# PROBLEM DETAILS
Reproduce the lines below verbatim, omitting the pictures.

Extracted data entries

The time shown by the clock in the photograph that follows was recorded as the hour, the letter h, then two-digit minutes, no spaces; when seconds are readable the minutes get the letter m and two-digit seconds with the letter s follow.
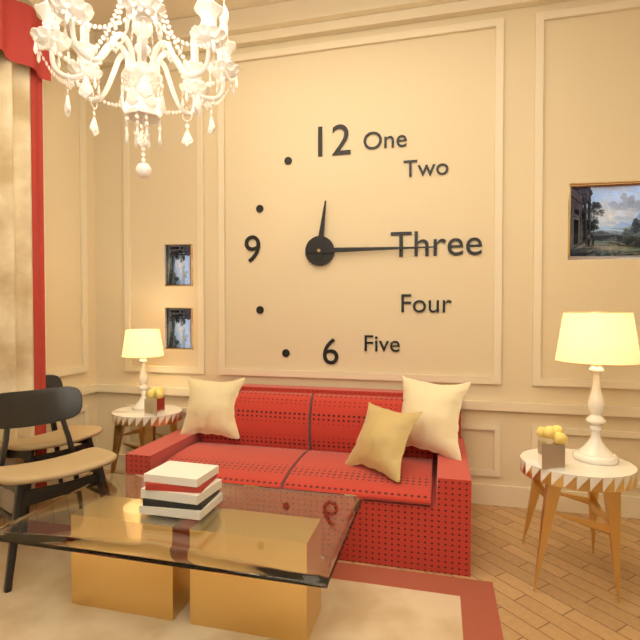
12h15
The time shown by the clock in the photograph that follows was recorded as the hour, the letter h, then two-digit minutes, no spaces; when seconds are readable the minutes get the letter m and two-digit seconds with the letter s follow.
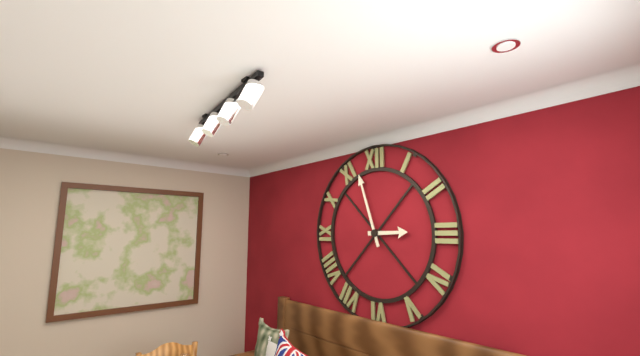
2h57
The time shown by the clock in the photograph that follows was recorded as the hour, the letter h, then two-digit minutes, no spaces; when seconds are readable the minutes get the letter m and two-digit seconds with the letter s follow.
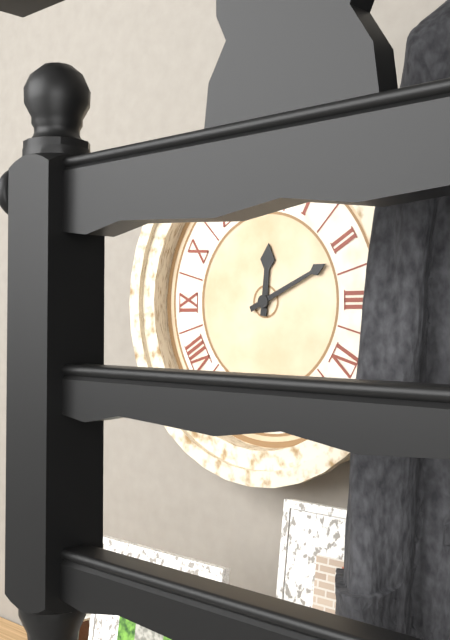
12h11
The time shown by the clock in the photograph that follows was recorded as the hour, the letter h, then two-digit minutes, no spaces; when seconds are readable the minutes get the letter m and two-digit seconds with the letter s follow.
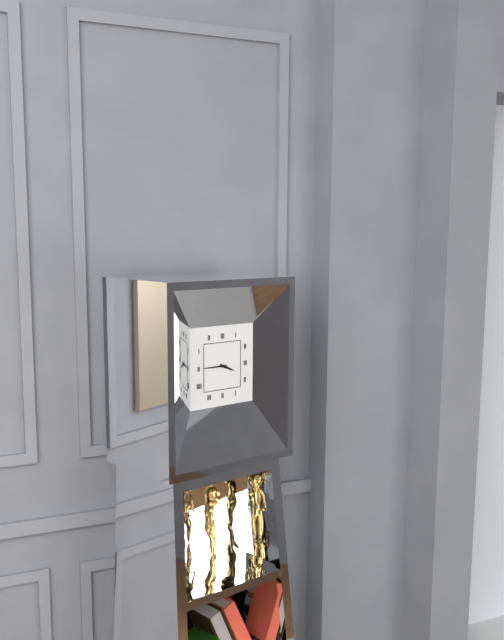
3h45
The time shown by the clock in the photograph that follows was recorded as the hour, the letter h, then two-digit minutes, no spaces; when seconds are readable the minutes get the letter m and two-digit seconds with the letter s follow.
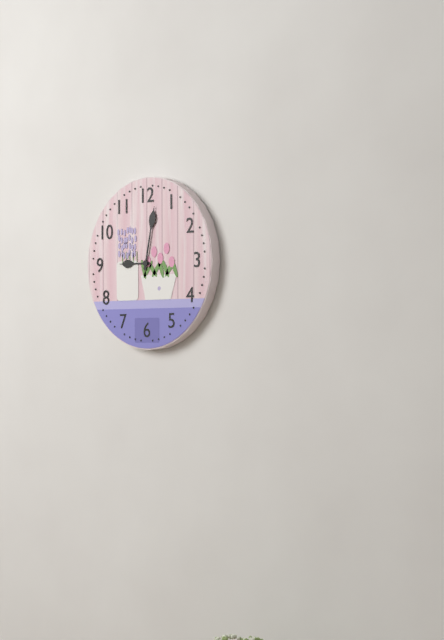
9h02
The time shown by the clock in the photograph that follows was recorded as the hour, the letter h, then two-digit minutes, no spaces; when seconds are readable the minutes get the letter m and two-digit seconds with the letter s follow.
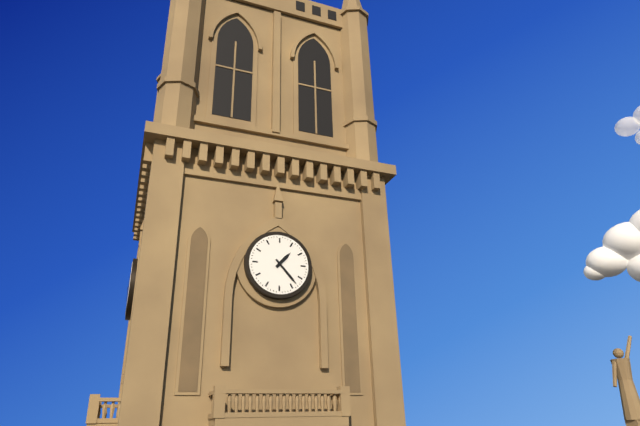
1h23
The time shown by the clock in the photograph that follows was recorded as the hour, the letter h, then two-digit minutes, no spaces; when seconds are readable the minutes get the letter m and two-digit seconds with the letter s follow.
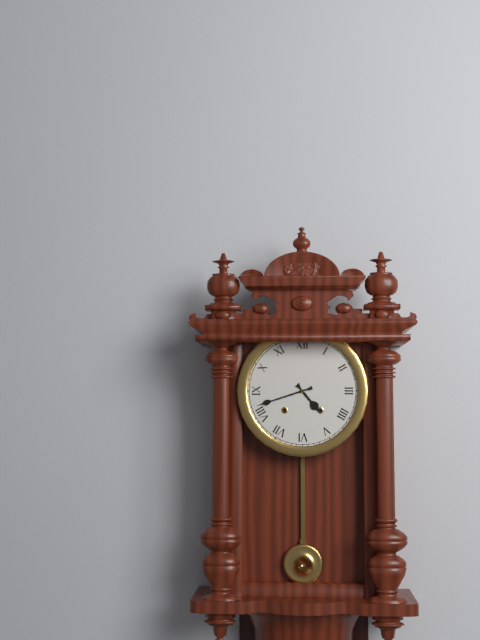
4h42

# WORKED SOLUTION
The time shown by the clock in the photograph that follows was recorded as the hour, the letter h, then two-digit minutes, no spaces; when seconds are readable the minutes get the letter m and two-digit seconds with the letter s follow.
12h15
The time shown by the clock in the photograph that follows was recorded as the hour, the letter h, then two-digit minutes, no spaces; when seconds are readable the minutes get the letter m and two-digit seconds with the letter s follow.
2h57
The time shown by the clock in the photograph that follows was recorded as the hour, the letter h, then two-digit minutes, no spaces; when seconds are readable the minutes get the letter m and two-digit seconds with the letter s follow.
12h11
The time shown by the clock in the photograph that follows was recorded as the hour, the letter h, then two-digit minutes, no spaces; when seconds are readable the minutes get the letter m and two-digit seconds with the letter s follow.
3h45
The time shown by the clock in the photograph that follows was recorded as the hour, the letter h, then two-digit minutes, no spaces; when seconds are readable the minutes get the letter m and two-digit seconds with the letter s follow.
9h02
The time shown by the clock in the photograph that follows was recorded as the hour, the letter h, then two-digit minutes, no spaces; when seconds are readable the minutes get the letter m and two-digit seconds with the letter s follow.
1h23
The time shown by the clock in the photograph that follows was recorded as the hour, the letter h, then two-digit minutes, no spaces; when seconds are readable the minutes get the letter m and two-digit seconds with the letter s follow.
4h42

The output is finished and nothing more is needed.